Grüne: Klug muss in Sachen Güterverlagerung dringend dazulernen

Wien (OTS) - „Wenn Verkehrsminister Klug meint, mit dem Bau der Megatunnel Brenner, Semmering und Koralm bringe man eine Verlagerung des Güterverkehrs von der Straße auf die Schiene, dann irrt er. Von alleine passiert gar nichts. Im Gegenteil: Der Zug der Güterverlagerung fährt derzeit rückwärts. Das beweist, die um 25 Prozent verbilligte Brennermaut, die das Verkehrsministerium verordnet hat. Das ist eine Einladung, die Straße zu benützen. Klug muss dringend dazulernen“, beurteilt der grüne Verkehrssprecher Georg Willi die heutigen Aussagen von Minister Klug sehr kritisch.
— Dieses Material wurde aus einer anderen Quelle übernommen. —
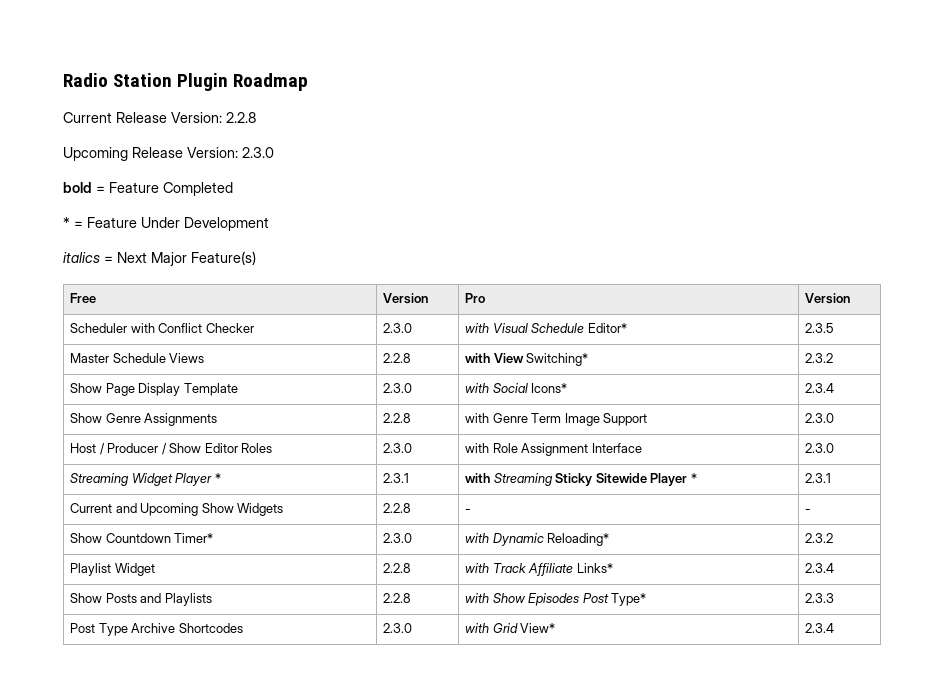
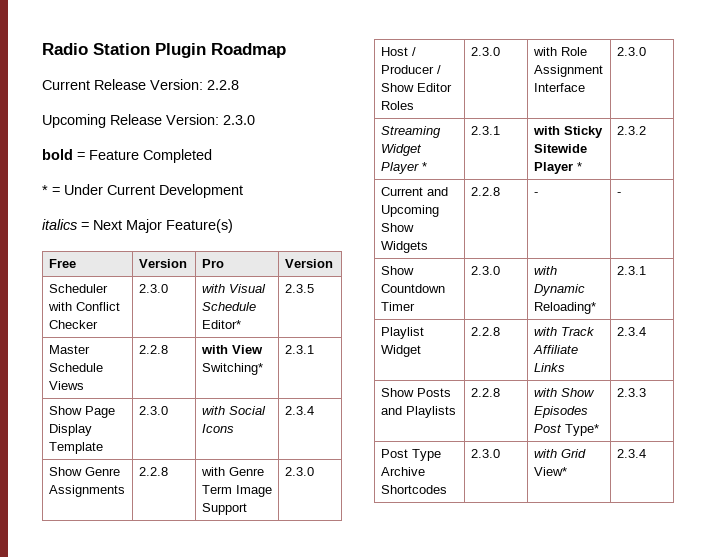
[87,217,180,228] Feature Under -> [64,184,155,195] Under Current
[805,353,834,363] 2.3.2 -> [284,345,314,354] 2.3.1
[531,383,568,393] Icons* -> [201,424,234,433] Icons
[493,473,553,486] Streaming -> (560, 130) none
[805,473,832,483] 2.3.1 -> [616,126,646,135] 2.3.2
[174,533,214,543] Timer* -> [380,302,415,311] Timer
[805,533,834,543] 2.3.2 -> [616,266,646,275] 2.3.1
[576,563,613,573] Links* -> [533,363,565,372] Links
Die Grünen haben klare Vorstellungen, wie die Güterverlagerung politisch erreicht wird: „Wir brauchen die volle Ausnützung der Wegekostenrichtlinie, um Kostenwahrheit herzustellen und der Bahn eine Chance zu geben. Zusätzlich brauchen wir die Alpentransitbörse, mit der Transitfahrten auf der Straße durch Österreich limitiert werden. Wer kein Straßen-Transitrecht hat, muss zwingend die Bahn benützen. Mit diesem in der Schweiz entwickelten Instrument könnten die Transitzahlen – etwa über den Brenner – halbiert werden. Nur: das muss man politisch innerhalb der EU vorantreiben. Das Verkehrsministerium verschläft diese Möglichkeit und legt die Hände in den Schoß“, ärgert sich Willi.

„Ich erwarte mir vom neuen Verkehrsminister, dass er sich bei einer Reise durch die Bundesländer rasch ein Bild von der Lärm- und Schadstoffbelastung durch Lkw-Verkehr macht und schnell an den richtigen Schrauben dreht, um den Straßengüterverkehr einzudämmen“, schließt Willi.